A Multi-Modal AI Copilot for Single-Cell Analysis with Instruction Following
Yin Fang, Xinle Deng, Kangwei Liu, Ningyu Zhang, Jingyang Qian, Penghui Yang, Xiaohui Fan, Huajun Chen
2025-01-15

Summary
This paper talks about InstructCell, a new AI tool that helps scientists study individual cells more easily. It combines the power of language understanding with the ability to analyze complex biological data from single cells.
What's the problem?
Scientists use a technique called single-cell RNA sequencing to study how genes work in individual cells. But the data from this technique is like a super complicated language that's hard to understand and work with using regular computer tools. This makes it tough for researchers to get the information they need from their experiments.
What's the solution?
The researchers created InstructCell, which is like a smart assistant for scientists. It can understand both normal human language and the complex 'language' of cell biology. They trained InstructCell on a huge collection of cell data and instructions written in regular language. This allows scientists to ask questions or give commands in plain English, and InstructCell can then analyze the cell data and give useful answers. It can do important tasks like figuring out what type of cell they're looking at or predicting how cells might react to different drugs.
Why it matters?
This matters because it makes studying individual cells much easier and more accessible for scientists.
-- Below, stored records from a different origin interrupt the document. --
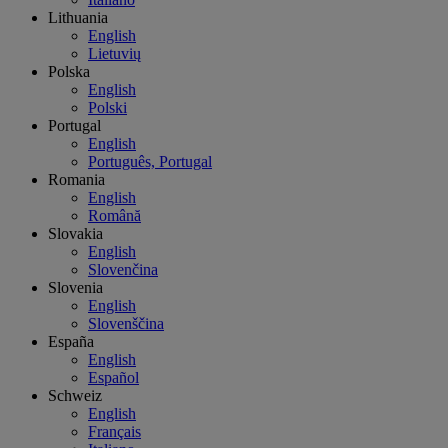
Lithuania
English
Lietuvių
Polska
English
Polski
Portugal
English
Português, Portugal
Romania
English
Română
Slovakia
English
Slovenčina
Slovenia
English
Slovenščina
España
English
Español
Schweiz
English
Français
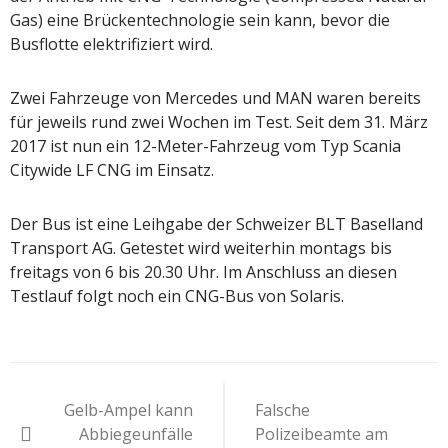
Gas) eine Brückentechnologie sein kann, bevor die
Busflotte elektrifiziert wird.
Zwei Fahrzeuge von Mercedes und MAN waren bereits
für jeweils rund zwei Wochen im Test. Seit dem 31. März
2017 ist nun ein 12-Meter-Fahrzeug vom Typ Scania
Citywide LF CNG im Einsatz.
Der Bus ist eine Leihgabe der Schweizer BLT Baselland
Transport AG. Getestet wird weiterhin montags bis
freitags von 6 bis 20.30 Uhr. Im Anschluss an diesen
Testlauf folgt noch ein CNG-Bus von Solaris.
Beitragsnavigation
Gelb-Ampel kann
Falsche
Abbiegeunfälle
Polizeibeamte am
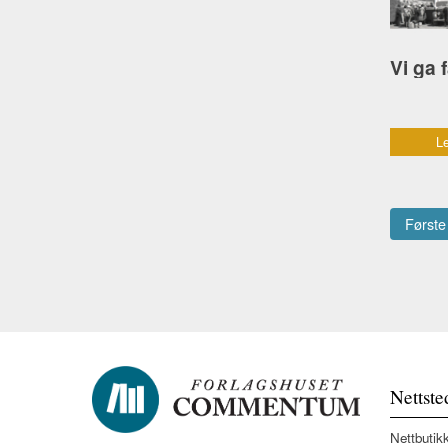
Le
Første
Nettste
Nettbutik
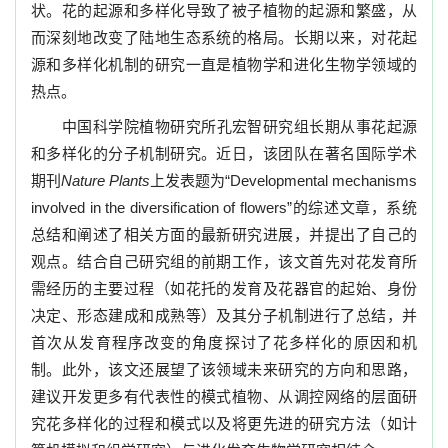
状。花的起源和多样化导致了被子植物的起源和繁盛，从
而深刻地改变了陆地生态系统的格局。长期以来，对花起
源和多样化机制的研究一直是植物学和进化生物学领域的
热点。
中国科学院植物研究所孔宏智研究组长期从事花起源
和多样化的分子机制研究。近日，该团队在著名国际学术
期刊
Nature Plants
上发表题为
“
Developmental mechanisms
involved in the diversification of flowers
”
的综述文章，系统
总结和阐述了相关方面的最新研究进展，并提出了自己的
观点。结合自己研究组的前期工作，该文首先对花发育所
需经历的主要过程（如花托的发育及花器官的起始、身份
决定、形态建成和成熟等）及其分子机制进行了总结，并
首次从发育程序改变的角度探讨了花多样化的原因和机
制。此外，该文还展望了该领域未来研究的方向和思路，
建议开发更多有代表性的模式植物、从调控网络的层面研
究花多样化的过程和模式以及将更先进的研究方法（如计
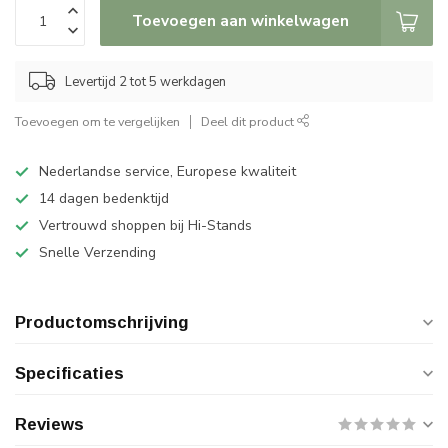
Toevoegen aan winkelwagen
Levertijd 2 tot 5 werkdagen
Toevoegen om te vergelijken
Deel dit product
Nederlandse service, Europese kwaliteit
14 dagen bedenktijd
Vertrouwd shoppen bij Hi-Stands
Snelle Verzending
Productomschrijving
Specificaties
Reviews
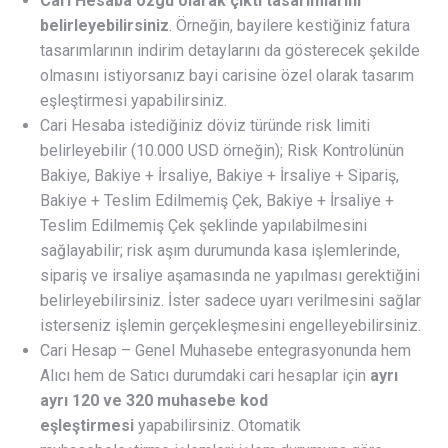
Cari Hesaba özgü olarak çıktı tasarımlarını
belirleyebilirsiniz
. Örneğin, bayilere kestiğiniz fatura
tasarımlarının indirim detaylarını da gösterecek şekilde
olmasını istiyorsanız bayi carisine özel olarak tasarım
eşleştirmesi yapabilirsiniz.
Cari Hesaba istediğiniz döviz türünde risk limiti
belirleyebilir (10.000 USD örneğin); Risk Kontrolünün
Bakiye, Bakiye + İrsaliye, Bakiye + İrsaliye + Sipariş,
Bakiye + Teslim Edilmemiş Çek, Bakiye + İrsaliye +
Teslim Edilmemiş Çek şeklinde yapılabilmesini
sağlayabilir; risk aşım durumunda kasa işlemlerinde,
sipariş ve irsaliye aşamasında ne yapılması gerektiğini
belirleyebilirsiniz. İster sadece uyarı verilmesini sağlar
isterseniz işlemin gerçekleşmesini engelleyebilirsiniz.
Cari Hesap – Genel Muhasebe entegrasyonunda hem
Alıcı hem de Satıcı durumdaki cari hesaplar için
ayrı
ayrı 120 ve 320 muhasebe kod
eşleştirmesi
yapabilirsiniz. Otomatik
Instead of needing to be experts in complicated data analysis, researchers can now just ask questions in regular language and get answers. This could speed up research in areas like understanding diseases, developing new medicines, or learning how our bodies work at the tiniest level. By making this kind of research easier, InstructCell could lead to new discoveries that improve our health and understanding of biology.
Abstract
Large language models excel at interpreting complex natural language instructions, enabling them to perform a wide range of tasks. In the life sciences, single-cell RNA sequencing (scRNA-seq) data serves as the "language of cellular biology", capturing intricate gene expression patterns at the single-cell level. However, interacting with this "language" through conventional tools is often inefficient and unintuitive, posing challenges for researchers. To address these limitations, we present InstructCell, a multi-modal AI copilot that leverages natural language as a medium for more direct and flexible single-cell analysis. We construct a comprehensive multi-modal instruction dataset that pairs text-based instructions with scRNA-seq profiles from diverse tissues and species. Building on this, we develop a multi-modal cell language architecture capable of simultaneously interpreting and processing both modalities. InstructCell empowers researchers to accomplish critical tasks-such as cell type annotation, conditional pseudo-cell generation, and drug sensitivity prediction-using straightforward natural language commands. Extensive evaluations demonstrate that InstructCell consistently meets or exceeds the performance of existing single-cell foundation models, while adapting to diverse experimental conditions. More importantly, InstructCell provides an accessible and intuitive tool for exploring complex single-cell data, lowering technical barriers and enabling deeper biological insights.